Nous faisons plus que construire

février 8th, 2024

French Property News Magazine Features ECSUS Design Eco Chalets

We are pleased to be featured in French Property News magazine this month, with an article describing how we create eco chalets that work in harmony with the environment instead of fighting against it. Pick up a copy of the magazine or order online. If you haven’t got a copy to hand, we’ve copied the text of the article, by ECSUS Design founder Steven Downs, below….

The chocolate-box ski chalet covered in snow, family warming by the log fire in a cosy interior, is the picture postcard image of Alpine living. But when the temperatures descend to minus 10, the heating cranks up and the chimney pours with smoke it’s not just household bills that can skyrocket – so can the impact on the environment.

Timber-clad traditional exteriors can be deceiving – many ski chalets are built in concrete to withstand extreme weather, and that means low energy-efficiency and high heating bills. Couple that with ‘natural ventilation’ letting in freezing air through window vents and cracks, and you have a home that is fighting against the environment to provide that cosy post-ski sanctuary.

But as an expert in sustainable architecture I knew that didn’t have to be the case, and set out to prove it is possible to build homes, even in extreme mountain climates, that work in harmony with the surrounding environment. I moved with my family to the Alps a decade ago to build chalets using SIP (Structural Insulated Panel) structures and other integrated eco systems for ventilation and heating, and we now have a large portfolio of AA energy rated properties. We harness and recycle existing heat energy and engineer almost passive ski chalets – almost unheard of where we live in the Haute Savoie. The versatility of the SIP system means we can still achieve the chocolate-box look, or more modern styles with larger open plan spaces. But instead of using significant amounts of energy and cash on keeping living areas cosy, our chalets are so well insulated the bills are on average €700 per year to heat a home of over 150m2. Our aim is to make that even lower by adding more eco systems.


Since my first ski trip at age 11 I have loved the mountains and the snow. When I started running university ski holidays at the same time as doing my degree and post-grad in sustainable architecture, my eyes were opened to the amount of construction happening in concrete, with hardly any insulation and no thought for the alpine eco-system. Over the last 20 years I have been designing and building eco-friendly properties all over the world, and finally I teamed up with SIP manufacturers to bring this building method to the mountains in France. I chose to specialise in SIP construction because it’s perfect for building in the extreme conditions of the Alps. A SIP structure is much stronger than traditional timber frame and the insulation is built into the panel, which allows up to 10% more space internally and means it’s not vulnerable to damp.

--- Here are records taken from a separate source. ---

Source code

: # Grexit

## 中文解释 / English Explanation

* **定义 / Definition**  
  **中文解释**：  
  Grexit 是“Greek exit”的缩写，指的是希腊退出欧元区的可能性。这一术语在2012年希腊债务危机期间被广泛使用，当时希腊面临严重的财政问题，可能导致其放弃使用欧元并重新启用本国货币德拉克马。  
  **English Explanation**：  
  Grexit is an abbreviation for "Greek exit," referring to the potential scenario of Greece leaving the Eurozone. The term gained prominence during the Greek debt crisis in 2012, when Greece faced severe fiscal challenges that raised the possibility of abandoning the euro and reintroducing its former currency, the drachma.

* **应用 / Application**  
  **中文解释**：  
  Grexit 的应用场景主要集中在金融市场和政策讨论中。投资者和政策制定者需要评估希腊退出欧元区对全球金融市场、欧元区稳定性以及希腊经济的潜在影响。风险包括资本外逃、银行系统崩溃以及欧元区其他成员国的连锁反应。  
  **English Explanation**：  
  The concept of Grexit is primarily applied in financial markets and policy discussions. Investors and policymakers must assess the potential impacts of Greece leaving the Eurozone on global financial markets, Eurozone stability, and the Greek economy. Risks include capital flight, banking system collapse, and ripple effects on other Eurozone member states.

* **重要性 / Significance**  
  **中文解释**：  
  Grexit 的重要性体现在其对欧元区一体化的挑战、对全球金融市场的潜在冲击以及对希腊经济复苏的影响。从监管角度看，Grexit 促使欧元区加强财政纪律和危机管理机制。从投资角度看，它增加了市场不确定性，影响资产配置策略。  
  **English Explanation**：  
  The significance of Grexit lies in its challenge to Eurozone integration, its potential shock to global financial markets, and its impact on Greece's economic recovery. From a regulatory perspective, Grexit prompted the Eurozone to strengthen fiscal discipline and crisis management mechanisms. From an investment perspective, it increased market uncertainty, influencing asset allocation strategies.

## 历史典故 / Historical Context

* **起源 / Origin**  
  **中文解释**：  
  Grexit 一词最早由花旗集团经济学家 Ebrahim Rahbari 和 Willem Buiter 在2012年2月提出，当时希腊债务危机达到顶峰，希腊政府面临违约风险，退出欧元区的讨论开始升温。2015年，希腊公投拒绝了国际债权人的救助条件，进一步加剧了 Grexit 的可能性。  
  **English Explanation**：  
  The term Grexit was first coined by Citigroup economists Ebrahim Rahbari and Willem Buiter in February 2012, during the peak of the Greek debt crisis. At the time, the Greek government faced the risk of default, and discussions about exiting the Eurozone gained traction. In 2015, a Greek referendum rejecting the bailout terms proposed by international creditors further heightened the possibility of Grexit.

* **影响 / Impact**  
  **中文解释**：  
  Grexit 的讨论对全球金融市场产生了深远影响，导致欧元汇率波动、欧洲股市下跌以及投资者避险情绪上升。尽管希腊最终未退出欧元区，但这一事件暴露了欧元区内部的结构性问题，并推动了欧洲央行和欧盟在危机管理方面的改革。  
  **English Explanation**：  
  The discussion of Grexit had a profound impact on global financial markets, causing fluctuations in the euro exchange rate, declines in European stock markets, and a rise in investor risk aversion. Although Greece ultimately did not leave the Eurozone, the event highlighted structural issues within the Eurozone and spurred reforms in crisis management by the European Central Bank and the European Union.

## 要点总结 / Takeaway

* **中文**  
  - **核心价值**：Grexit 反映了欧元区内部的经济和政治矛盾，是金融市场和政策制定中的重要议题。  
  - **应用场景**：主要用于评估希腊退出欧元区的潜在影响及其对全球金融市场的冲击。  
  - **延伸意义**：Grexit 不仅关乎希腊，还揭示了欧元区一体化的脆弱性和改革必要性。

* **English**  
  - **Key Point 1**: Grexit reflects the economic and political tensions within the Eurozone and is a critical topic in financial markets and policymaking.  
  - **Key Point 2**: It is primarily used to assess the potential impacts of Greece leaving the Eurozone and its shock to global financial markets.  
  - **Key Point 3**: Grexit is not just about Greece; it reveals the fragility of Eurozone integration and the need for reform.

One of the main benefits is the speed of construction – we only have a short construction window in the Alps as it’s very difficult to build during snowy winters, and SIP structures can be installed in under 2 weeks. The panels create a fully airtight shell that is already so highly insulated that teams can be inside all winter fitting it out.


This airtight envelope also allows us to control indoor air quality and temperature and engineer a building that’s healthier to live in, using mechanical ventilation and heat recovery systems. A system of ducts and fans filters contaminants, toxins and allergens out of incoming air, and humid air from kitchens and bathrooms is efficiently extracted, leaving good quality fresh air circulating. Instead of being extracted and wasted, the heat from the outgoing air is transferred to warm up the incoming cold air. Instead of gas boilers we use air source heat pumps, which are over 3 times more energy-efficient. They extract heat energy from the air (even in extremely cold temperatures of -20degrees) and transfer it to heat the chalet’s tap water and underfloor heating.

Canadian wells are a completely passive method we use to heat the air coming into the building through underground pipes naturally, using the earth’s natural geothermal energy. Underfloor heating is another no brainer for an eco home – gently warming the large area of floor space is up to 40% more energy efficient than quickly delivering a high temperature to a small traditional radiator to heat a room. All our chalets have triple glazing, which loses significantly less heat than double glazing and reduces noise transmission as well as solar gain, to keep a constant temperature inside. Using all these techniques it’s possible to create a building that works, breathes and stays warm – just like its residents.

Making changes to work with the natural environment, instead of against it, is more important now than ever as the impact of climate change and air pollution is felt everywhere. In Chamonix log fires have been banned in homes because the fine particles in the smoke were regularly exceeding safety limits across the valley, causing respiratory illnesses and schools to keep children inside at break times. Many of our clients are choosing to have ‘gas-effect’ log fires to give the cosy ambience without the smoke and pollution, as additional heating is not needed in a SIP home. We’re getting increasing numbers of enquiries from people putting eco-friendliness at the top of their priorities for building and we’re pleased that in most cases we’re building family homes rather than holiday homes, as our building method is not more expensive than other traditional methods. We’re now starting to offer SIP structures to constructors, developers and architects across France to try to build a greener future and now that we’ve shown what’s possible even in the mountains, we’re hoping an even bigger change is coming.